Was Canada’s refugee system a success or failure in the case of Lai Changxing?
The recent deportation of one of China’s “most wanted” criminals from Canada raises important questions about Canada’s refugee system.
Lai Changxing (aka Lai Cheong Sing) came to Canada in 1999, fleeing his homeland after being accused of masterminding a large scale smuggling ring with links to the highest levels of the Chinese government. Canada rejected Lai's appeals for refugee status, but also delayed sending him back to China on grounds that his life could be in danger if he returned. Now, after an 11-year-legal battle, he has been deported and arrested in China.
It took too long, it cost too much, there are too many loopholes, went the media chorus. As I answered media queries and commented on the case, I found that it took some time to challenge the media (and perhaps the public?) frame on the issues involved.
I am not surprised by the frustrations of the public and media regarding this case. On a scale of 1 to 10, with 10 being the most complex of refugee cases, the Lai case is more like a 12. Only the most experienced of the refugee lawyers in Canada would even dream of taking on such a case, let alone advocating as effectively as his lawyers did. It is a complex stew of international and domestic law and deals with the very foundations of what we consider to be the rule of law.
Oh, by the way, it involves a super power, China. A country we are told we have to keep happy if we want to enjoy economic prosperity.
The media has tried to draw links between the coincidence of Lai facing removal from Canada at the very moment that Canada’s Minister of Foreign Affairs, John Baird, was visiting China to enhance China-Canada relations. Baird and others have denied any link, though this didn't stop his not-so-subtle signals of the Canadian government’s displeasure with Lai.
The road to his deportation has been a long one. Lai filed a refugee claim in June 2000, after fleeing from Chinese authorities. His refugee hearing was not scheduled until 2002, and it took 45 to be heard. His claim was denied, and he appealed to various levels of court.
Denied refugee claimants are given one last chance to make an application for a Pre-Removal Risk Assessment (PRRA) before they are removed from Canada. The PRRA is like a final safety check to make sure that the person being returned will not face a risk to their life.
In the case of Lai, his PRRA was filed in November 2005 and denied in March 2006. He appealed again, and his appeal was found to be valid by a Federal Court judge in April 2007.
The Federal Court basically asked the Canadian authorities to reconsider Lai’s PRRA because China could not be trusted to uphold human rights norms.
Four years later, in July 2011, his PRRA was denied a second time, and he once again faced deportation to China.
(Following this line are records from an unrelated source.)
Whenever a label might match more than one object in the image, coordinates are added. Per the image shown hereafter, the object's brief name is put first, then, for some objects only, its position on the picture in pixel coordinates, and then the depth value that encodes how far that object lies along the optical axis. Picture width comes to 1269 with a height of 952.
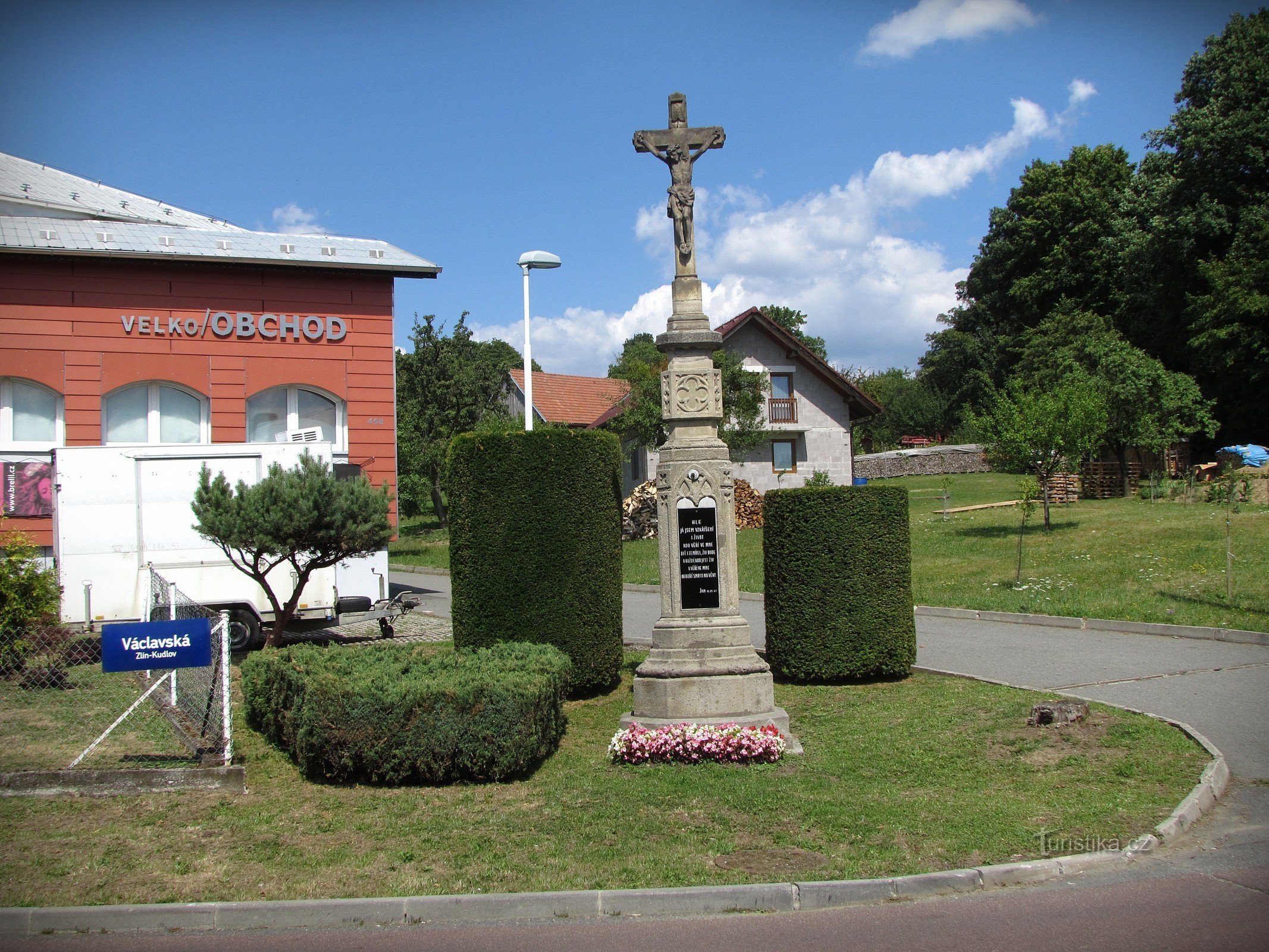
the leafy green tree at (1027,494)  20.11
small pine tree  11.61
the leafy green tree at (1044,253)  47.56
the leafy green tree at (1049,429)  24.55
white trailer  14.35
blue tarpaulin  30.84
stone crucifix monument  9.47
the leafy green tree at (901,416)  70.31
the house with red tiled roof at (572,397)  46.56
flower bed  8.59
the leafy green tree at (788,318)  67.38
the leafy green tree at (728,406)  34.31
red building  19.67
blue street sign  7.79
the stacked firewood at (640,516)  34.34
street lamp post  15.71
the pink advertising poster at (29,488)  18.05
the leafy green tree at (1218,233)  33.84
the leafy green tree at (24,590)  11.10
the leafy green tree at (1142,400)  32.78
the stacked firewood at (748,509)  34.47
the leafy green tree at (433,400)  40.06
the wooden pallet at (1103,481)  35.91
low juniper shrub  7.86
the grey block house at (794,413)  40.12
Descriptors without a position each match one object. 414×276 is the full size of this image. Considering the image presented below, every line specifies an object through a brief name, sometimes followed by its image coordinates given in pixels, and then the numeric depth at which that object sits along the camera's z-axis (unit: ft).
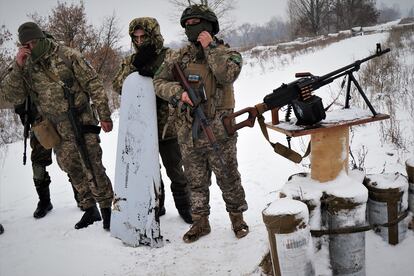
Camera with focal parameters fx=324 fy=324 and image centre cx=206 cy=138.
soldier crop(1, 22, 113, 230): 10.90
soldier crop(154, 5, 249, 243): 8.86
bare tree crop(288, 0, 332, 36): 120.06
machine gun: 6.98
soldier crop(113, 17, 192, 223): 10.53
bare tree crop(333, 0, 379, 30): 114.01
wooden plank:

It was this final deportation attempt that was successful.
The blame game
Quite the saga, but a careful review of the time line shows that of the eleven years which elapsed, it took two years to schedule his refugee hearing, three years for his appeals to be heard, and more than four years for his second PRRA decision to be made.
All in all, it would be hard to blame Lai for that nine-year period. A Federal Court judge actually agreed with him at one stage, and there has been no suggestion from the decision makers that there was an abuse of the process or foot dragging. Various immigration and enforcement agencies viewed Lai as a priority case and appear to have treated it as such.